TASK DESCRIPTION: Substitute "Modrá" for "Bílá" in the part of the items below that opens with the line containing "E-bog: Som Sørine læser Bibelen" and closes with the line containing "octavos de final.". Reproduce only those lines, with nothing else changed.

EXERCISE MATERIALS:
*****
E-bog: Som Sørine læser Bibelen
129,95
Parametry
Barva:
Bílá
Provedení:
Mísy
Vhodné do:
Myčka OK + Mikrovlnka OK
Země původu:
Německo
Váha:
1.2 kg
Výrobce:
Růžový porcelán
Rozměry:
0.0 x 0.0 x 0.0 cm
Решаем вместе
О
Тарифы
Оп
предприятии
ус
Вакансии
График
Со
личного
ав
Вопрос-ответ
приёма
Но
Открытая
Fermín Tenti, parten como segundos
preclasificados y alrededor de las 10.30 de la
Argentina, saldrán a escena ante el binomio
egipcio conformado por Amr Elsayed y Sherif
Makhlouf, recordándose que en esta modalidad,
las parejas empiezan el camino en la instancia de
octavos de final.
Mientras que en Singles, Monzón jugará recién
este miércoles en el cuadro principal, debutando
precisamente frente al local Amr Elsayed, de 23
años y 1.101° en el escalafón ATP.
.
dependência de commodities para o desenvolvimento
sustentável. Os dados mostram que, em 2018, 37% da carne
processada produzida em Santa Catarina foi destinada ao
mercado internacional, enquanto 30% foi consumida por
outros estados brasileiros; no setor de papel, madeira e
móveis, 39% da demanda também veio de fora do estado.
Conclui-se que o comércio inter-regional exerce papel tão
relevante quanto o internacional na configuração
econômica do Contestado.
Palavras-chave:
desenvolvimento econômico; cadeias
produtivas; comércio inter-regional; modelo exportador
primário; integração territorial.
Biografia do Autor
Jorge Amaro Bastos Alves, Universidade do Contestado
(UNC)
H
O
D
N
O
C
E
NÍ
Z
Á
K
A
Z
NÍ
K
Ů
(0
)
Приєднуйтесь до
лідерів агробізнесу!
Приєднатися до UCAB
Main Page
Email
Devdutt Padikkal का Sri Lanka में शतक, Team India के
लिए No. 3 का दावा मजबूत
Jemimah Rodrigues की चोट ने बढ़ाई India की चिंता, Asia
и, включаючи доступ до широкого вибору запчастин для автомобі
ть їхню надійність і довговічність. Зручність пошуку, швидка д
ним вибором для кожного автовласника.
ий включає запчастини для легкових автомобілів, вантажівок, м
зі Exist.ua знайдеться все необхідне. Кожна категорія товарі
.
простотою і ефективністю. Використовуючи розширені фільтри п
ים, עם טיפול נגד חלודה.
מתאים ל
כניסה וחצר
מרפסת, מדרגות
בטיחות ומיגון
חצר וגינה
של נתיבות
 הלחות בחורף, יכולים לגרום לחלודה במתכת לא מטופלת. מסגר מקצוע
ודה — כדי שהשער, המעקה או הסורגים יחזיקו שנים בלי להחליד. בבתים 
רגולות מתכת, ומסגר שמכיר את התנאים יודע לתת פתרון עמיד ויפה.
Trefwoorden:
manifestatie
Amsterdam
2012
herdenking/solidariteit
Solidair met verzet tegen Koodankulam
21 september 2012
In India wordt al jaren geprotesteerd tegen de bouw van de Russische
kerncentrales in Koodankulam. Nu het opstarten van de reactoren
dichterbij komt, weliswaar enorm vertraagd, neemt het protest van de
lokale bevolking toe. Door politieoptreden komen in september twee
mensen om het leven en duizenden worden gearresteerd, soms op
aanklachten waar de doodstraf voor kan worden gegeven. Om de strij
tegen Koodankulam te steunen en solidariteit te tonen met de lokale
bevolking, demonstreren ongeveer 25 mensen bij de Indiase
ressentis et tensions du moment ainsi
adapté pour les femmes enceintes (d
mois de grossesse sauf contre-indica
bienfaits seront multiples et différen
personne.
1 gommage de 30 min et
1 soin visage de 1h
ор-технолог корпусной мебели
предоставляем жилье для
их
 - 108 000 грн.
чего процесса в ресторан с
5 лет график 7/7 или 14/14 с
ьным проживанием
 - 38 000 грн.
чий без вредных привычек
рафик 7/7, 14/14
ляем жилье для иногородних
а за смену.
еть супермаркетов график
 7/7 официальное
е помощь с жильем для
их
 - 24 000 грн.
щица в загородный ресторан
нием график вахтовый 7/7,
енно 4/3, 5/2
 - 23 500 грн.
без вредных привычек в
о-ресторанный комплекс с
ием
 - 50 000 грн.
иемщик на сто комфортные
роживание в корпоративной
*****
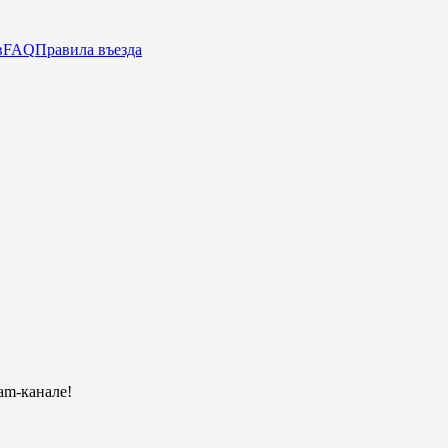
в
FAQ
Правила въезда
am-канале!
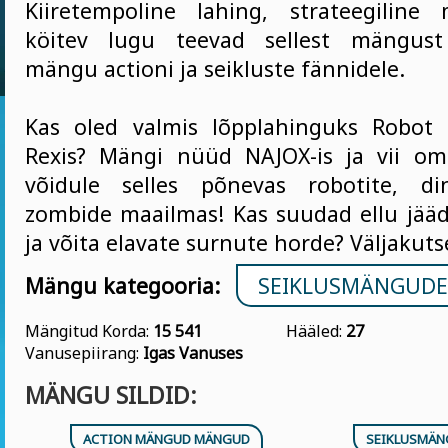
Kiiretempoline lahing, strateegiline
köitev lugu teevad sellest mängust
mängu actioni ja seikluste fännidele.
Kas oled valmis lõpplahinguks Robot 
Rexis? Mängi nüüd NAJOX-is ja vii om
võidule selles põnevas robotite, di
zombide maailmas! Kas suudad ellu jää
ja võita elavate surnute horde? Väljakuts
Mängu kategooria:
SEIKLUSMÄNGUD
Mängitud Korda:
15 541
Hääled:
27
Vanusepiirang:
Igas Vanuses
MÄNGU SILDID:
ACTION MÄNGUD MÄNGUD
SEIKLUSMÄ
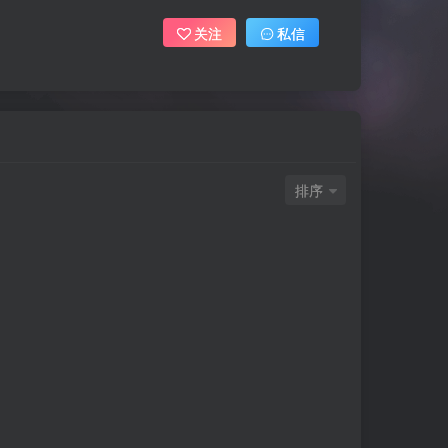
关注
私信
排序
*****
THE ANSWER:
E-bog: Som Sørine læser Bibelen
129,95
Parametry
Barva:
Modrá
Provedení:
Mísy
Vhodné do:
Myčka OK + Mikrovlnka OK
Země původu:
Německo
Váha:
1.2 kg
Výrobce:
Růžový porcelán
Rozměry:
0.0 x 0.0 x 0.0 cm
Решаем вместе
О
Тарифы
Оп
предприятии
ус
Вакансии
График
Со
личного
ав
Вопрос-ответ
приёма
Но
Открытая
Fermín Tenti, parten como segundos
preclasificados y alrededor de las 10.30 de la
Argentina, saldrán a escena ante el binomio
egipcio conformado por Amr Elsayed y Sherif
Makhlouf, recordándose que en esta modalidad,
las parejas empiezan el camino en la instancia de
octavos de final.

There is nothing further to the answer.